Carter may understandably be resistant to being seen as a feminist writer but is ‘Flesh and the Mirror’ as feminine a tale as Carter’s contemporary Martin Amis’s ‘Let Me Count the Times’ is a work of trapped masculinity? If Amis’s story objectifies women, Carter’s character's subjectivity makes reality malleable. The character’s feelings generate states that leave the reader unsure what counts as fantastic or fallible, fictional or factual, real or oneiric. Amis’s story is always well aware of which one is which and while it would be nonsense to claim men are objective and women subjective, an aspect of feminine writing was concerned with this question. Luce Irigary reckoned that “women's sexual pleasure (jouissance) cannot be expressed by the dominant, ordered, "logical," masculine language” as she [Irigary] “explored”, according to Ross C. Merfin, “the connection between women's sexuality and women's language through the following analogy: as women's jouissance is more multiple than men's unitary, phallic pleasure…so "feminine" language is more diffusive than its "masculine" counterpart. (‘Feminist Criticism and Jane Eyre’).

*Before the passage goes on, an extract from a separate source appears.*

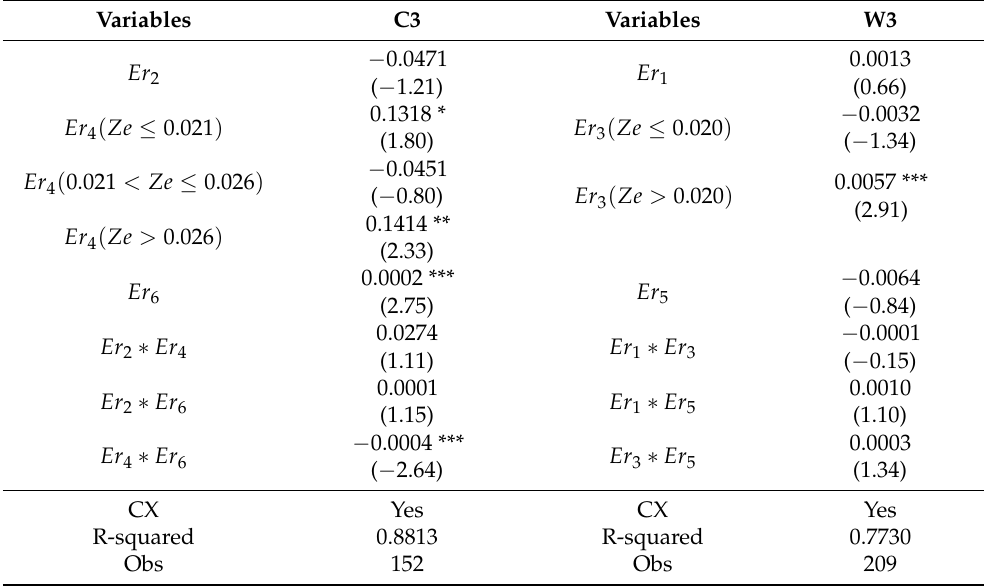
Table 12. Threshold regressions of market environmental regulations: central and western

Carter may not have quite concurred, but she would have been interested in writing that could escape realism and attend to the unconscious. Those twin fathers, Freud and Borges, allowed her to address the unconscious with the aid of the self-conscious, making fictional works that would be both excavating the intricacies of the mind while attending to the fictional as an experiment with the make-believe. As Borges said, “of course all stories are bogus, because even if I write a story about my next-door neighbour, it is a bogus story because, after all, I’m not my next-door neighbour.” (‘A Master in Montreal’) But can we know ourselves well enough to know always for sure what is fact and what is fiction, with Freud noting that “the unconscious is the larger sphere, which includes within it the smaller sphere of the conscious. Everything conscious has an unconscious preliminary stage.” (Interpretation of Dreams) Carter’s work, and for our purposes ‘Flesh and the Mirror’, attends to the fluidity of these spheres as it blends aspects that leave the story teasingly hard to discern.